# Exercise aim:
Below are records with pictures in them. Output exactly the lines from the one with "MODUS League – Dartsnieuws.com" through the one with "500 unités par mois", both included, and leave every picture out; give only those lines.

*** Opening of Material shown ***

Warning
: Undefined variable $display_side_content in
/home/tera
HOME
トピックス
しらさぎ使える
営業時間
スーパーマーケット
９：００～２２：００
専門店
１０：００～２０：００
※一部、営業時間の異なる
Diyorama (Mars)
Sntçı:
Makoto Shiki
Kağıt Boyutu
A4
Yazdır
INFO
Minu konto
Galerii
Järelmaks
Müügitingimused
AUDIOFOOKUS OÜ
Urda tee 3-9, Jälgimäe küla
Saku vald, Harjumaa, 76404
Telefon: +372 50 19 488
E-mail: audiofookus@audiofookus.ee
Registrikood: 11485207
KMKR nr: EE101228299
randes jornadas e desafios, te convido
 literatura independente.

*** Close of Material shown ***
*** Opening of Material shown ***

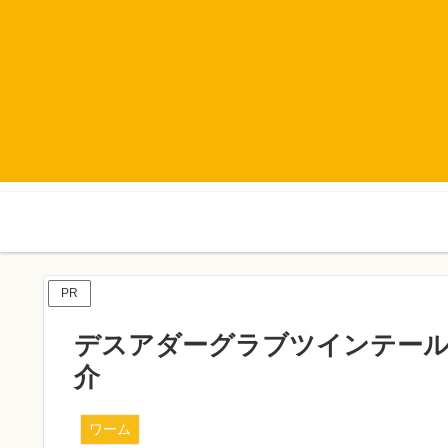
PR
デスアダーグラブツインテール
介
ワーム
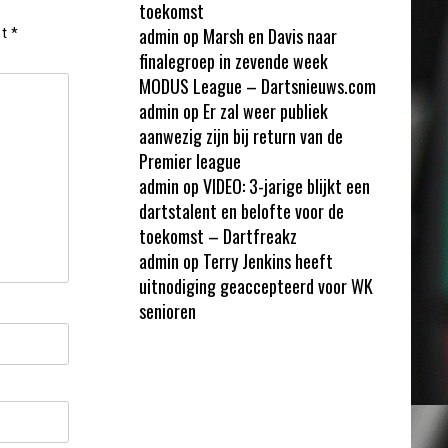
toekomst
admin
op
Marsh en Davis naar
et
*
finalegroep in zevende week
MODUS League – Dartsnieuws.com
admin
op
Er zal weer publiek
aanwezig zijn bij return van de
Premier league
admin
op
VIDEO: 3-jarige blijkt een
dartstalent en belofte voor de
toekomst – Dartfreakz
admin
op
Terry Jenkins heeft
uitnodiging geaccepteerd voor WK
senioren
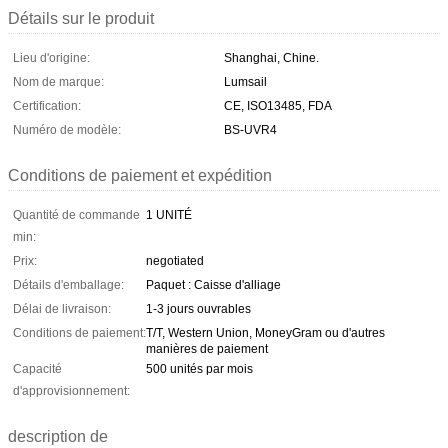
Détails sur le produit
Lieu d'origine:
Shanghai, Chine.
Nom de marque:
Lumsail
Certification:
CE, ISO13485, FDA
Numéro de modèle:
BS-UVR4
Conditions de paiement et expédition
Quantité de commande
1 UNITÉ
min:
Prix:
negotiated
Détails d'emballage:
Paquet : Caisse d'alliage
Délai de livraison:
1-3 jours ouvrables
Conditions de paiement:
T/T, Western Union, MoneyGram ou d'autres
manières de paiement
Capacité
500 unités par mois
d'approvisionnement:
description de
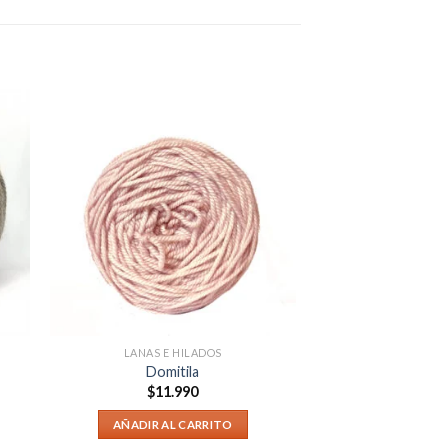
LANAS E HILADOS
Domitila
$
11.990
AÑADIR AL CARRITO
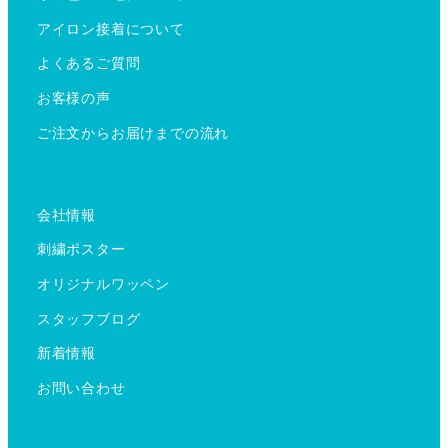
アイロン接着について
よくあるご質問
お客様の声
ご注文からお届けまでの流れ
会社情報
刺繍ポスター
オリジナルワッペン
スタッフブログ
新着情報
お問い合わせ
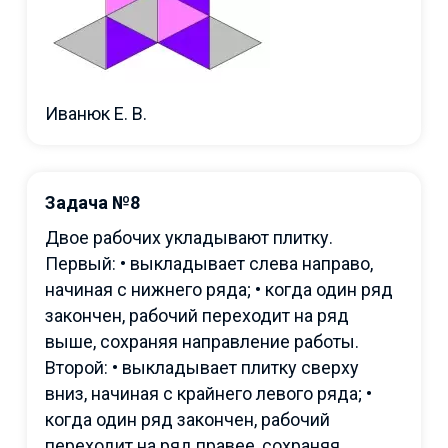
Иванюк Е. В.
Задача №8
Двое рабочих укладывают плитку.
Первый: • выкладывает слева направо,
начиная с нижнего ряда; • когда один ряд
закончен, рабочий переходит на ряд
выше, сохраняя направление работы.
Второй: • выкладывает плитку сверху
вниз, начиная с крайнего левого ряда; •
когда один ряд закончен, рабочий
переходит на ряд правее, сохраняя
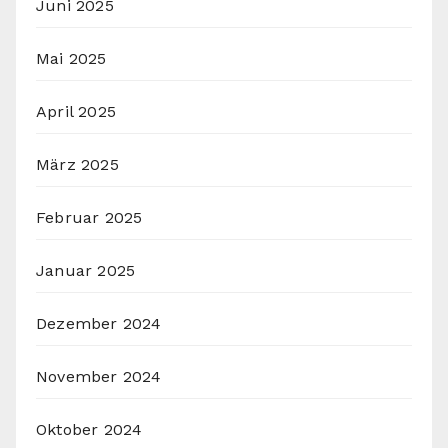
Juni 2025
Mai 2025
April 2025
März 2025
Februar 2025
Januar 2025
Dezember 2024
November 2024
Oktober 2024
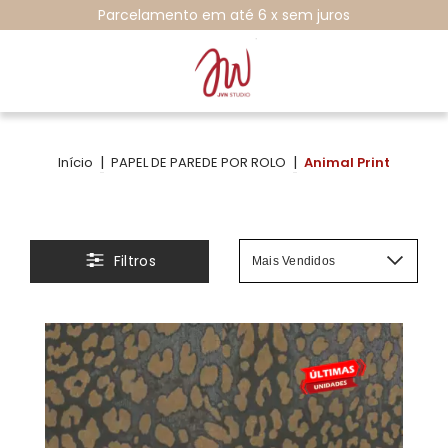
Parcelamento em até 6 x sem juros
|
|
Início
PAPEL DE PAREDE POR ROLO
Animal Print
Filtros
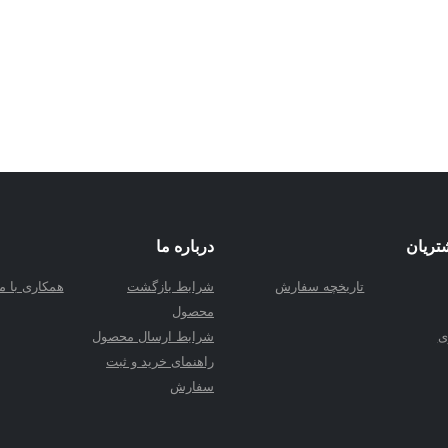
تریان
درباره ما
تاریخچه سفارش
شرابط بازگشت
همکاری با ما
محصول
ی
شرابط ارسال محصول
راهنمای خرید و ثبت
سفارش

*** Close of Material shown ***

# Answer section:
MODUS League – Dartsnieuws.com
admin
op
Er zal weer publiek
aanwezig zijn bij return van de
Premier league
admin
op
VIDEO: 3-jarige blijkt een
dartstalent en belofte voor de
toekomst – Dartfreakz
admin
op
Terry Jenkins heeft
uitnodiging geaccepteerd voor WK
senioren
Détails sur le produit
Lieu d'origine:
Shanghai, Chine.
Nom de marque:
Lumsail
Certification:
CE, ISO13485, FDA
Numéro de modèle:
BS-UVR4
Conditions de paiement et expédition
Quantité de commande
1 UNITÉ
min:
Prix:
negotiated
Détails d'emballage:
Paquet : Caisse d'alliage
Délai de livraison:
1-3 jours ouvrables
Conditions de paiement:
T/T, Western Union, MoneyGram ou d'autres
manières de paiement
Capacité
500 unités par mois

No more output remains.